Dual WAN w/same Gateway for both- won' t let me do it

  • December 17, 2008
  • 2 replies
  • 3623 views
I have 2x 4MB/4MB lines coming into our office. Previously I had a Linksys RV042 and had no issues with the lines hooking up at all. Example: External IP 1: 1.1.1.130 External IP 2: 1.1.1.171 Gateway for both: 1.1.1.129 Subnet for both: 255.255.255.128 These settings are verified when using DHCP (the IP is a static external IP, that is reserved on the ISP' s DHCP server). If I have one of the WAN addresses plugged in manually OR over DHCP, and then attempt to install the 2nd WAN address manually I get this error: " IP address is in same subnet as the others." The router currently has 1 static route in place (but it is the same when I have the same entry for WAN2)... IP/Mask: 0.0.0.0/0.0.0.0 Gateway: 1.1.1.129 Device: WAN1 Distance: 10 In the Monitor Tab I have this: Type: Static Network 0.0.0.0/0 Gateway: 1.1.1.129 Interface: WAN1 Type: Connected Network: 10.1.1.0/24 Gateway: 0.0.0.0 Interface: Internal Type: Connected Network: 1.1.1.128/25 Gateway: 0.0.0.0 Interface: WAN1 I just can not seem to get the 2nd WAN device installed, and I want it setup with manual entries so I can setup HA Active-Active and route half of the Internet IP' s out one WAN and the other half out the 2nd WAN' s IP. Thoughts?

    2 replies

    nsumner
    New Member
    December 21, 2008
    Hi this is actually an easy one!

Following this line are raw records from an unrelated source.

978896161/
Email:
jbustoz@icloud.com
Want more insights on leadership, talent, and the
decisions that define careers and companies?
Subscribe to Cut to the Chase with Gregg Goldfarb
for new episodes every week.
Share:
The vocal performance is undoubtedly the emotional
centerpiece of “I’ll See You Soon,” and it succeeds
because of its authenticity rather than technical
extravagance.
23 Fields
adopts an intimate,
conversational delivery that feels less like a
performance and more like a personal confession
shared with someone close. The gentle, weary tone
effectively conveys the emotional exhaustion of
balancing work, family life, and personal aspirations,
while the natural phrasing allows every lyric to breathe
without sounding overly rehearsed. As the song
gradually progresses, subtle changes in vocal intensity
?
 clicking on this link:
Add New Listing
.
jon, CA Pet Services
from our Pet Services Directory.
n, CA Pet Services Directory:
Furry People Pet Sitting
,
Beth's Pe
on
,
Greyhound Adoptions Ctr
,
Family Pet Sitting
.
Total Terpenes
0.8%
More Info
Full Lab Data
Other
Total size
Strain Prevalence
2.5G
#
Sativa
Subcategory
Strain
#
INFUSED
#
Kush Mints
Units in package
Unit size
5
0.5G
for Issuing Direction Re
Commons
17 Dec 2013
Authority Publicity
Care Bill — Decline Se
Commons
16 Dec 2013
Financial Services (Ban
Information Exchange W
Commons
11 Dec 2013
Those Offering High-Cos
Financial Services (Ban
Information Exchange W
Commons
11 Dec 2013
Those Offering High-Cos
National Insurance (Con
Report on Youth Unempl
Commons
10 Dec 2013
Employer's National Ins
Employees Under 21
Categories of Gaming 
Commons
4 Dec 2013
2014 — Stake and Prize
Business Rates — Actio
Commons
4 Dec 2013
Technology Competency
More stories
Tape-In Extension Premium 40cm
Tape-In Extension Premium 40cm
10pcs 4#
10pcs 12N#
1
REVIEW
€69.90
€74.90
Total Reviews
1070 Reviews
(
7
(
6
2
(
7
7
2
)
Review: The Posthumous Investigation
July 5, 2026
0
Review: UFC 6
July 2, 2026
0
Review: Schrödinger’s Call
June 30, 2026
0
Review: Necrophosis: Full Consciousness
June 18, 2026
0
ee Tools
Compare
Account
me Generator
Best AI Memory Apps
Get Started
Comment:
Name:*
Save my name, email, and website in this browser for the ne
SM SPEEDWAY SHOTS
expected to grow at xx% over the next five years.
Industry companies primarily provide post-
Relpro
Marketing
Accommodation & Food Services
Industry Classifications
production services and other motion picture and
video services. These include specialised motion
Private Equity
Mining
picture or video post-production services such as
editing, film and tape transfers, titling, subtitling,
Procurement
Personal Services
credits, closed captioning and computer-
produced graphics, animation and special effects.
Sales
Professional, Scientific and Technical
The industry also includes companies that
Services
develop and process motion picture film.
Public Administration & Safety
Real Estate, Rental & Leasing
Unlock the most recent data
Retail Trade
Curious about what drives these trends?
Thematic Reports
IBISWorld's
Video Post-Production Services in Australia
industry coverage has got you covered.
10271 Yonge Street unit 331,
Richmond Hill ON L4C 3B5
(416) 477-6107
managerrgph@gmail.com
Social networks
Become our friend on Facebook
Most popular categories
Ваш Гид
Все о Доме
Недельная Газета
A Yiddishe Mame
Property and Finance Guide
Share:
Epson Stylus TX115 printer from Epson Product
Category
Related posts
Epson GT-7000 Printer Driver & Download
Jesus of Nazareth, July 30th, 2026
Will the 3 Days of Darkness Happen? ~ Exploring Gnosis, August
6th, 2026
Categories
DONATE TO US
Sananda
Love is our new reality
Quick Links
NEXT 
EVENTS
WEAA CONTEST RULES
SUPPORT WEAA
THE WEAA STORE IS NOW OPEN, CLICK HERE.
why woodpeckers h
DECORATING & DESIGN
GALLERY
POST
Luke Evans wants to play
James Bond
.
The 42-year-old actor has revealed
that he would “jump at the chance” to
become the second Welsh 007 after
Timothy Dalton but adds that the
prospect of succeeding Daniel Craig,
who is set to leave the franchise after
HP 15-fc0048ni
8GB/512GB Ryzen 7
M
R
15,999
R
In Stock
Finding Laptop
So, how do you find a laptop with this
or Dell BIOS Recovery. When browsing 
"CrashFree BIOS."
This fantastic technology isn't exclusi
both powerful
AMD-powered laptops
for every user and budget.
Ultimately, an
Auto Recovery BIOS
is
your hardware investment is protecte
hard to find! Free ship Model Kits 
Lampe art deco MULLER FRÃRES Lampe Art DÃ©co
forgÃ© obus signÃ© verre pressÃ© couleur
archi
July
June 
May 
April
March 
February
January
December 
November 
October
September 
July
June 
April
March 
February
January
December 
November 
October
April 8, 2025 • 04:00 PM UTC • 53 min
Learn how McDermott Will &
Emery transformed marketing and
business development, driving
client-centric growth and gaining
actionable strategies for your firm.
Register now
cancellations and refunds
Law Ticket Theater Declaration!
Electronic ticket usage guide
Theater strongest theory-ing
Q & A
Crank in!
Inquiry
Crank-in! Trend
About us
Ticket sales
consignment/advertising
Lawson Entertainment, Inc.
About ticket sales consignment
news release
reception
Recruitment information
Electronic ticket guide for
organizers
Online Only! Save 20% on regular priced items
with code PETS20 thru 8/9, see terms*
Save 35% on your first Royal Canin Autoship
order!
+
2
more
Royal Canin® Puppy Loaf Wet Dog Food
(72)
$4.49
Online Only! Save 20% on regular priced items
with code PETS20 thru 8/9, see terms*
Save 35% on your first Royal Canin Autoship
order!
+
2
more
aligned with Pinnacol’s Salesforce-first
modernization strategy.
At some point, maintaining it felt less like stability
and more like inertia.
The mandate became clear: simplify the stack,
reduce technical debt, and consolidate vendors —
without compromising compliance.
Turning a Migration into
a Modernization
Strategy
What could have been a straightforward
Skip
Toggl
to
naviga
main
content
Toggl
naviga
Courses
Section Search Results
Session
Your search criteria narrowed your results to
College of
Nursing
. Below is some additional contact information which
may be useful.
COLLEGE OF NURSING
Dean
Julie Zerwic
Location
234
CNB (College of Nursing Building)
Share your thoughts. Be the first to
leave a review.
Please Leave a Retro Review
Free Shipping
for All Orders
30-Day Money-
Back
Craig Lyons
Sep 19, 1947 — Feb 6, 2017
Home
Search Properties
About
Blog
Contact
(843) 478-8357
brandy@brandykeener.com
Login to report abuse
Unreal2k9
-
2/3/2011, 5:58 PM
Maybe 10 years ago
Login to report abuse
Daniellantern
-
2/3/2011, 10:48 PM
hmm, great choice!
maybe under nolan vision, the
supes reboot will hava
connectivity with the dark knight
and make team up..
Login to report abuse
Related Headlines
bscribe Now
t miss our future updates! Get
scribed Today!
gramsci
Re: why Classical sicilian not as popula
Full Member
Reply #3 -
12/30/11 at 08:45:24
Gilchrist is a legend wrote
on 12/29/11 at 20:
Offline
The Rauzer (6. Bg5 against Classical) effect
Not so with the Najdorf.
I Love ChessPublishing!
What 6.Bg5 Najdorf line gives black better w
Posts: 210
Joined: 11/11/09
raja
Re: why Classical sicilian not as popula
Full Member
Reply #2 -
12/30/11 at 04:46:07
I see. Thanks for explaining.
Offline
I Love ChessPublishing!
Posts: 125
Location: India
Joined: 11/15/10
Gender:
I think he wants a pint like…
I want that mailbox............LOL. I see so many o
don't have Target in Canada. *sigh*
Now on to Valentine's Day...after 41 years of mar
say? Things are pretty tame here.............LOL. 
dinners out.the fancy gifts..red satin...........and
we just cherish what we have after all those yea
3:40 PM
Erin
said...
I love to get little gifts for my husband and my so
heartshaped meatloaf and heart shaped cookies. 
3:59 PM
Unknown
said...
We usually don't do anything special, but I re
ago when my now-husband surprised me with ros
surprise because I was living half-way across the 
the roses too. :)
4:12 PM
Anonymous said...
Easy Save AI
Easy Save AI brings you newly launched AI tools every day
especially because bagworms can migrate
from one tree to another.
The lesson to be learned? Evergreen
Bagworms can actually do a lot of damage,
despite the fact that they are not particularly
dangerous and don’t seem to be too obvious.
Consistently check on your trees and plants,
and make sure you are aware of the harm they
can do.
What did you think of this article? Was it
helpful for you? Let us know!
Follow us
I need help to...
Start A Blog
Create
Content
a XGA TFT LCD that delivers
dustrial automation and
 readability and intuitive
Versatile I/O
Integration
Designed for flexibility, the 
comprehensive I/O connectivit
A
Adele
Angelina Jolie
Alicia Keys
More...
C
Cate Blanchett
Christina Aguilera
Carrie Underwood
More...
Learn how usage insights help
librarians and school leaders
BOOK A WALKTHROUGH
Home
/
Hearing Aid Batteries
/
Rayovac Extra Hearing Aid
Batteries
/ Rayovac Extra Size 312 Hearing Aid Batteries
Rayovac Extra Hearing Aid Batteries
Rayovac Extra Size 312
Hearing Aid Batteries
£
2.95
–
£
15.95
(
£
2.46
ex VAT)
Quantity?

The Fortigate by default does not allow subnets to overlap but you can change that. Of course be warned it is easy to do damage by changing this setting if you mess up the routing tables. In any event: You must connect to the CLI of the Fortigate. Personally I have come to the point with my Fortigate the only thing I do is look at the order of rules through the GUI (it is just better for seeing a quick summary of all the rules and the order they fall in). Connect using the CLI type ' config system settings' now type ' allow-subnet-overlap' now ' end' now ' exit' you should now be able to create both connections without a problem!
    support12
    New Member
    December 24, 2008
    More clean configuration is enable vdom. Create a vdom and route thru vdom-link. Because overlap subnet is not a network standard.
    Contributor
    January 16, 2009
    Hi, can any one help me with the step by step instructions on how to setup a load balancing/fail over using the vdom? Thanks in advance.
    nsumner
    New Member
    December 25, 2008
    You could certainly do this through VDOMs as well. The cleanest way would be using 3 vdoms (1 for each wan interface, and 1 internal) but you could also do it with 2. (1 for 1 wan, the second for everything else). From a technical perspective it is certainly cleaner, however from a management perspective it is a bigger pain. Might be best to start with allow-subnet-overlap and if that gives you trouble go the VDOM route.